Diffusion MRI of the prenatal fetal brain: a methodological scoping review

Background: Fetal diffusion-weighted Magnetic Resonance Imaging (dMRI) represents a promising modality for the assessment of white matter fiber organization, microstructure and development during pregnancy. Over the past two decades, research using this technology has significantly increased, but no consensus has yet been established on how to best implement and standardize the use of fetal dMRI across clinical and research settings. Aims: This scoping review aims to synthesize the various methodological approaches for the analysis of fetal dMRI brain data and their applications. Methods: We identified a total of 54 relevant articles and analyzed them across five primary domains: (1) datasets, (2) acquisition protocols, (3) image preprocessing/denoising, (4) image processing/modeling, and (5) brain atlas construction. Results: The review of these articles reveals a predominant reliance on Diffusion Tensor Imaging (DTI) (n = 37) to study fiber properties, and deterministic tractography approaches to investigate fiber organization (n = 23).

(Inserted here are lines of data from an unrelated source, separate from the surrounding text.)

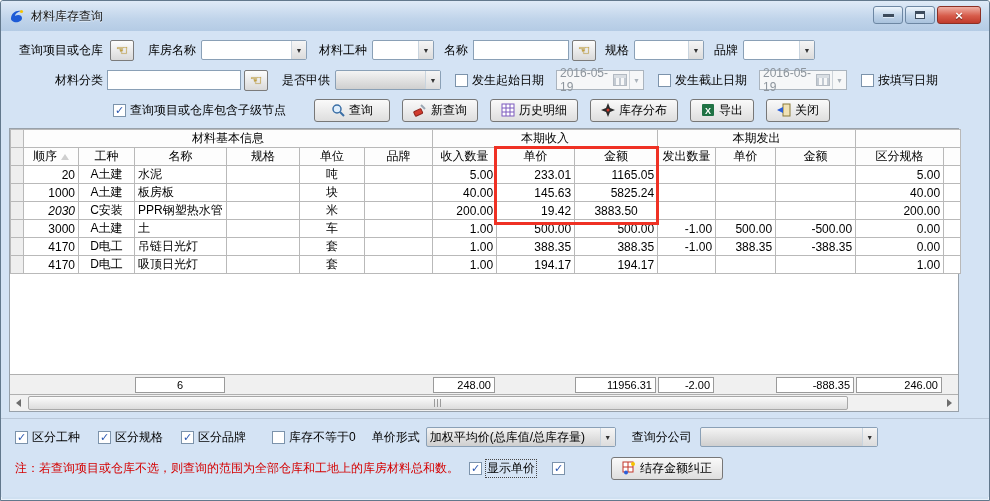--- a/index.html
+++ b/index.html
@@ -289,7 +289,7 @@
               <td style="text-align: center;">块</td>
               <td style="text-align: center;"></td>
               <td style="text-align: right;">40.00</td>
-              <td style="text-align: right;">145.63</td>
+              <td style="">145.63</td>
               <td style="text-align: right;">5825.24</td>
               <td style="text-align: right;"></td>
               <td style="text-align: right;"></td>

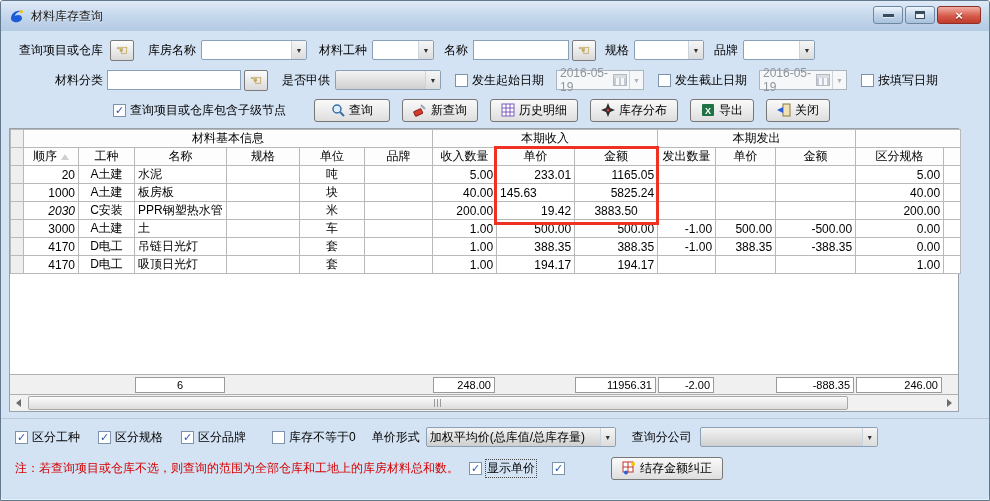--- a/index.html
+++ b/index.html
@@ -412,7 +412,6 @@
         </span>
         <span class="lbl" style="margin-left:16px">单价形式</span>
         <div class="combo silver" style="width:190px;margin-left:6px">
-          <span class="val">加权平均价(总库值/总库存量)</span>
           <span class="arr">▼</span>
         </div>
         <span class="lbl" style="margin-left:16px">查询分公司</span>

However, there is an emerging trend towards the adoption of more advanced techniques that address the inherent limitations of fetal dMRI (e.g. maternal and fetal motion, intensity artifacts, fetus's fast and uneven development), particularly through the application of artificial intelligence-based approaches (n = 8). In our view, the results suggest that the potential of fetal brain dMRI is hindered by the methodological heterogeneity of the proposed solutions and the lack of publicly available data and tools. Nevertheless, clinical applications demonstrate its utility in studying brain development in both healthy and pathological conditions.